IV.) Ms. Warner’s thought process is representative of the mind’s defense against change. We all do it. It’s a powerful mechanism as creatures of habit. What makes it so tempting to do this is that it is so easy, and so powerfully irrational. It relies on confirming what we already believe to confirm what we are going to believe. If we see something that doesn’t align with what we already believe, we don’t explore new options, we usually just switch our viewpoint on the event to where it lines up with our preexisting beliefs. Here’s an example. Christians don’t believe in evolution. Irrefutable evidence of evolution comes forward. At first, they just refute it. Then they say God made evolution possible. Now we have distinctions in science made by Christians, separating science into observational science and historical science. Historical science can’t be observed, and therefore, we can’t really know what happened. Rather than accepting that everything they know could be entirely false, which I’m not saying it is (I’m also not not saying it), They merely found a work around that allows them to still believe what they were going to believe in the first place while coexisting with the evidence. That’s what happened here with Ms.

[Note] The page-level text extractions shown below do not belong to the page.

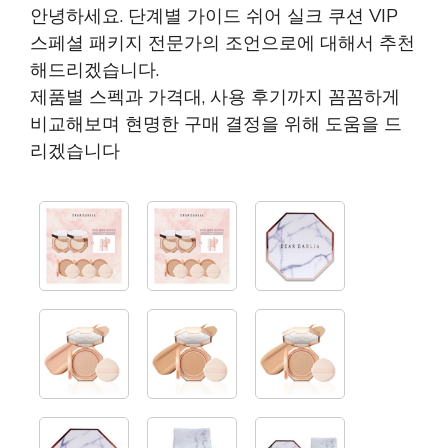
안녕하세요. 단계별 가이드 쉬어 실크 쿠션 VIP
스페셜 패키지 전문가의 조언으로에 대해서 추천
해드리겠습니다.
제품별 스펙과 가격대, 사용 후기까지 꼼꼼하게
비교해보며 현명한 구매 결정을 위해 도움을 드
리겠습니다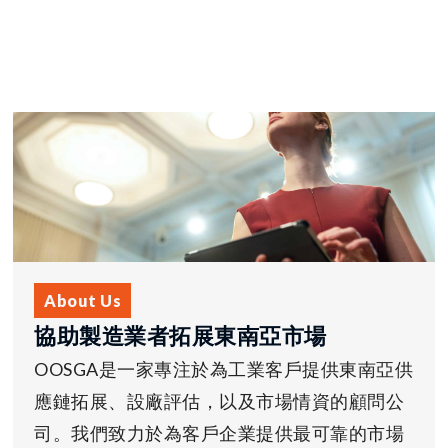
About Us
協助製造業者拓展東南亞市場
OOSGA是一家專注於為工業客戶提供東南亞供
應鏈拓展、設廠評估，以及市場情資的顧問公
司。我們致力於為客戶企業提供最可靠的市場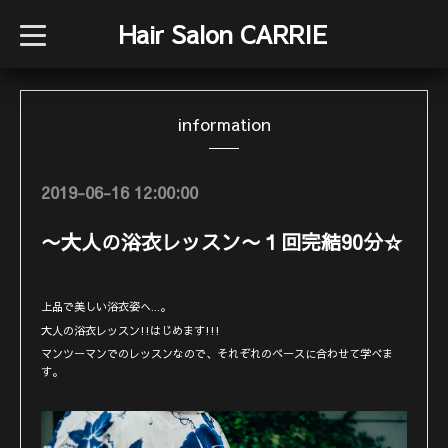
Hair Salon CARRIE
t
o
g
g
l
e
information
n
a
v
i
g
2019-06-16 12:00:00
a
t
i
〜大人の浴衣レッスン〜１回完結90分☆
o
n
上品で美しい浴衣姿へ...。
大人の浴衣レッスン!!はじめます!!!
マンツーマンでのレッスンなので、それぞれのペースに合わせて学べま
す。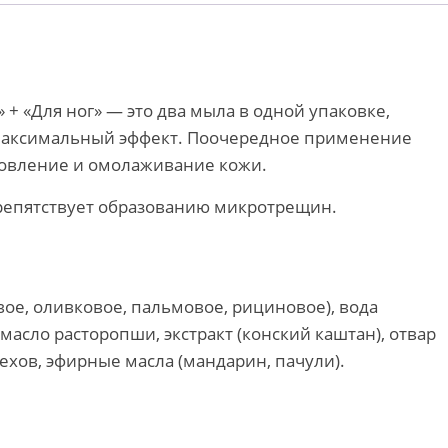
+ «Для ног» — это два мыла в одной упаковке,
максимальный эффект. Поочередное применение
новление и омолаживание кожи.
 Препятствует образованию микротрещин.
ое, оливковое, пальмовое, рициновое), вода
 масло расторопши, экстракт (конский каштан), отвар
ехов, эфирные масла (мандарин, пачули).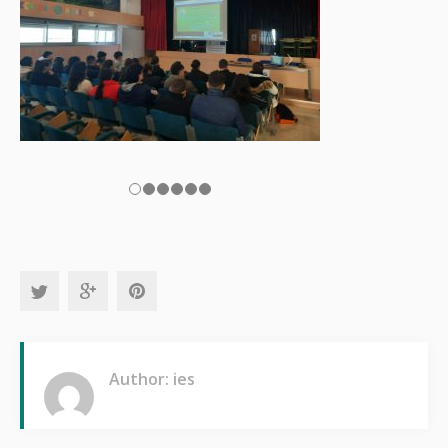
Author: ies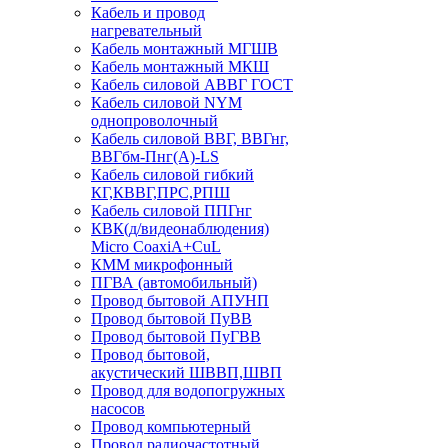
Кабель и провод
нагревательный
Кабель монтажный МГШВ
Кабель монтажный МКШ
Кабель силовой АВВГ ГОСТ
Кабель силовой NYM
однопроволочный
Кабель силовой ВВГ, ВВГнг,
ВВГбм-Пнг(А)-LS
Кабель силовой гибкий
КГ,КВВГ,ПРС,РПШ
Кабель силовой ППГнг
КВК(д/видеонаблюдения)
Micro CoaxiA+CuL
КММ микрофонный
ПГВА (автомобильный)
Провод бытовой АПУНП
Провод бытовой ПуВВ
Провод бытовой ПуГВВ
Провод бытовой,
акустический ШВВП,ШВП
Провод для водопогружных
насосов
Провод компьютерный
Провод радиочастотный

Warner, down to a ‘T’. Not only did she refuse to believe that higher education was corrupt while she went there as a student, she even wrote an article about it. If you don’t think that’s important, you’re about to find out why it is.
V.) Defense against change manifests itself in one of two ways: Crowd sourcing opinion and frantic activity. Ms. Warner accomplished both. Rather than re-thinking what she knew, rather than at least forming a group dedicated to fighting corruption in higher education, she convinced herself it couldn’t have been corrupted while she was attending as a student and then wrote an article about it. Since she expended energy both convincing herself and convincing others by writing an article about how higher education has become corrupt, she no longer has to challenge her own beliefs. Status quo is maintained in her mind, and she can continue being a productive consumer while convincing herself that she isn’t one. What we keeping forgetting is that this works both ways. as long as status quo is maintained for her and everyone who agrees with her, so too is the status quo for the corrupt universities. Marina isn’t going to realize this, she’s set in her ways. To any of you who believe you can change the system, I will offer you these words: This will be cripplingly difficult, but you must find people who believe in what you believe in, and you must act.